* TEXTE
----
Conflit entre Israël et le Hamas : à l'université de Strasbourg, des tensions, un dialogue difficile mais "pas de guerre entre étudiants"
Depuis le 7 octobre, les attaques terroristes du Hamas en Israël et la guerre menée par l'Etat hébreu contre le mouvement palestinien à Gaza se sont invitées dans le quotidien de l'université de Strasbourg, comme dans celui d'autres facultés en France. En marchant dans le campus alsacien, en ce jeudi 21 mars, on tombe ainsi sur un drapeau palestinien recouvrant une palissade de chantier. Aux abords des amphithéâtres, on trouve aussi des autocollants "Free Gaza" ("Palestine libre").
Ces actions constituent la partie visible des mobilisations autour du conflit. Sous la surface, pourtant, l'actualité tragique se traduit d'un côté par la peur de l'antisémitisme chez des étudiants juifs, de l'autre par l'incompréhension de jeunes propalestiniens qui s'estiment empêchés de s'exprimer librement.
Le comité Palestine-Unistras (composé notamment de l'Alternative étudiante, Solidaires étudiants, la Fédération syndicale étudiante et du Collectif judéo-arabe et citoyen pour la Palestine) a été créé à l'automne avec deux mots d'ordre : l'appel à un cessez-le-feu dans l'enclave palestinienne et la lutte contre "la colonisation en cours depuis des années", explique Rayyân, responsable de l'Alternative étudiante. "On a commencé à se réunir à partir de novembre, frappés de voir que l'actualité n'avait pas d'existence sur le campus", témoigne Sarah*, membre du comité. Assise sur la pelouse, triturant nerveusement un brin d'herbe, la doctorante évoque le besoin d'"informer les étudiants" sur la situation à Gaza, notamment en collant des affiches, en distribuant des tracts, en débattant, en tenant des stands d'information ou encore en projetant des films.
"Il y a un vrai silence sur la question palestinienne. L'ambiance est très dépolitisée."
Rayyân, responsable de l'Alternative étudianteà franceinfo
Le comité s'inquiète toutefois pour sa liberté d'expression. Auprès de franceinfo, plusieurs de ses membres évoquent la surveillance de leurs réunions internes, durant lesquelles les portes doivent rester ouvertes. "Au début, les responsables de la sécurité essayaient même d'entrer dans la salle", assure Sarah. Le collectif propalestinien soutient aussi que ses demandes concernant les réservations d'une salle sont souvent acceptées tardivement. "Toutes les demandes ont été acceptées", répond pour sa part la présidence de l'université à franceinfo. "La surveillance des locaux est obligatoire pour la sécurité des étudiants", ajoute l'institution, qui assure qu'il n'y a "pas de surveillance des débats".
Plusieurs membres du collectif reprochent surtout au président de l'université, Michel Deneken, sa participation à la marche contre l'antisémitisme organisée le 12 novembre à Paris et dans plusieurs grandes villes. Aux yeux de ces étudiants, c'était un rassemblement de soutien à l'Etat d'Israël. "Cette marche avait vocation à dénoncer l'antisémitisme", se défend l'intéressé.
----
Enregistrements d'origine

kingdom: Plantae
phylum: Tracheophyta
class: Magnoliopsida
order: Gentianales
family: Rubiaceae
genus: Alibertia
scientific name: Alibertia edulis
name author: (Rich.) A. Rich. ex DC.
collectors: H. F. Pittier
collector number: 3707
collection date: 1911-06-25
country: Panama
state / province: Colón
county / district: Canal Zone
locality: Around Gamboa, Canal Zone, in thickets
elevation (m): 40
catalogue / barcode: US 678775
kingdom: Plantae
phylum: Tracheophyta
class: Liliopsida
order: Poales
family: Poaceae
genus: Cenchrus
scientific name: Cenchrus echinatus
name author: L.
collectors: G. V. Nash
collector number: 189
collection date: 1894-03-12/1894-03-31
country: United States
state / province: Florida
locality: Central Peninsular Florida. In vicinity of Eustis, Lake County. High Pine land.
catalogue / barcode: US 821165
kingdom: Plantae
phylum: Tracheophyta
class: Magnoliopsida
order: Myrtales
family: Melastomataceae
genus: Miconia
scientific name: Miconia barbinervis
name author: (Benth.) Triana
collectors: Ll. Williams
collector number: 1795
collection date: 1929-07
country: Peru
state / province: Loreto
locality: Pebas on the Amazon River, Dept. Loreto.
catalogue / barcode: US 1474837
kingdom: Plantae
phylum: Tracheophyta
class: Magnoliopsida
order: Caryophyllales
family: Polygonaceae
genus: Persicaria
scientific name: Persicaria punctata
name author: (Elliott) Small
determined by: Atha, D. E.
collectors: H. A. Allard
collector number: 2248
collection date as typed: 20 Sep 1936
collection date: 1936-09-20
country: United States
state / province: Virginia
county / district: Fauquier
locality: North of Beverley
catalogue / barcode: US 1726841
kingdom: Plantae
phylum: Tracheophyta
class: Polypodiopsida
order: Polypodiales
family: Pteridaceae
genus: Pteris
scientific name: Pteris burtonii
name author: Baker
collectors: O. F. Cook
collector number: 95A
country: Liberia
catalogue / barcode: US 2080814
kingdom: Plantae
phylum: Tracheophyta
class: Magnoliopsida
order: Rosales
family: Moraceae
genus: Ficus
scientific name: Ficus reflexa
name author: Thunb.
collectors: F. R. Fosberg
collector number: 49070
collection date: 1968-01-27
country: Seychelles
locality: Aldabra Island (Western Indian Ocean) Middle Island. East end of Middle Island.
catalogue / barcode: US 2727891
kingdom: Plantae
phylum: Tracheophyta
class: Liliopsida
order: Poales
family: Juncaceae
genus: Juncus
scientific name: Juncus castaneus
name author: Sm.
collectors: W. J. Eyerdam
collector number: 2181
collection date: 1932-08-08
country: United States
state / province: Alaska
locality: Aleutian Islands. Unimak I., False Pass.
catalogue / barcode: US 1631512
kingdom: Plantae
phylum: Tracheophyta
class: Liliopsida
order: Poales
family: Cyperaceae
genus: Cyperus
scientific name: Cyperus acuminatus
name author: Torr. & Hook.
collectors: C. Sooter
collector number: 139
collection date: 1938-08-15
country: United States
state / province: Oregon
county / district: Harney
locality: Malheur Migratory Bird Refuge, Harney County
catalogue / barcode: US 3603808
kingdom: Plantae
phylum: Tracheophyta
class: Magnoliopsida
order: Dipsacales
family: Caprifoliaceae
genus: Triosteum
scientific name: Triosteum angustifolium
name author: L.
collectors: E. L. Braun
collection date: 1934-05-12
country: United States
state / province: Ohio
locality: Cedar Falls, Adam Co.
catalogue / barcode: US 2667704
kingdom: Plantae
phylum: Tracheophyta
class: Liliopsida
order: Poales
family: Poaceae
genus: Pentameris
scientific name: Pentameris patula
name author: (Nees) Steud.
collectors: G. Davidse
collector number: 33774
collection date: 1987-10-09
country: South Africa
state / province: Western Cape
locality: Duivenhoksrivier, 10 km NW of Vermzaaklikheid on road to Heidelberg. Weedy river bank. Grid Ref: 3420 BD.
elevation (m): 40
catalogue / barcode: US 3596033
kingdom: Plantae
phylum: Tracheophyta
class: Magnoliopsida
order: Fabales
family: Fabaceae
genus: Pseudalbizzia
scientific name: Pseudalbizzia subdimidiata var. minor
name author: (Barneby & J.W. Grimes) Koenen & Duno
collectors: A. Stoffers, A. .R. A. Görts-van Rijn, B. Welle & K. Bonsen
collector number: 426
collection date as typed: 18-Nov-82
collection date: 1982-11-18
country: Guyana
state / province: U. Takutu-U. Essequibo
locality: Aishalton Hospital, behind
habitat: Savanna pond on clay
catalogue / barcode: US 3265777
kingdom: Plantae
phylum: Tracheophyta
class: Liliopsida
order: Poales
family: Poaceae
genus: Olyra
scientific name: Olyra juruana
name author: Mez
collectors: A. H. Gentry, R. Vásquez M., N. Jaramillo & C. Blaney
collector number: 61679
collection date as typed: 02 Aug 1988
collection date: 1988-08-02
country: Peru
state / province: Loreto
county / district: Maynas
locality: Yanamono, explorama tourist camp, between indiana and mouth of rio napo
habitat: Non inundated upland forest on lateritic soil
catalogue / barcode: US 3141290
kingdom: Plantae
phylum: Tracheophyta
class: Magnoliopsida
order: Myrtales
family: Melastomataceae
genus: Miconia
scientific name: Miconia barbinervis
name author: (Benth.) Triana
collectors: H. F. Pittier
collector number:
----
Résumez en deux phrases le texte sur les tensions liées au conflit entre Israël et le Hamas à l'université de Strasbourg. Ces enregistrements proviennent d'une autre source.

Depuis le 7 octobre, le conflit entre Israël et le Hamas est entré dans le quotidien de l'université de Strasbourg : des étudiants juifs y craignent l'antisémitisme et de jeunes propalestiniens s'estiment empêchés de s'exprimer librement. Le comité Palestine-Unistras, créé à l'automne pour informer les étudiants sur Gaza, dénonce la surveillance de ses réunions et reproche au président Michel Deneken sa participation à la marche du 12 novembre contre l'antisémitisme, tandis que l'université affirme ne pas surveiller les débats et que son président dit que cette marche visait à dénoncer l'antisémitisme.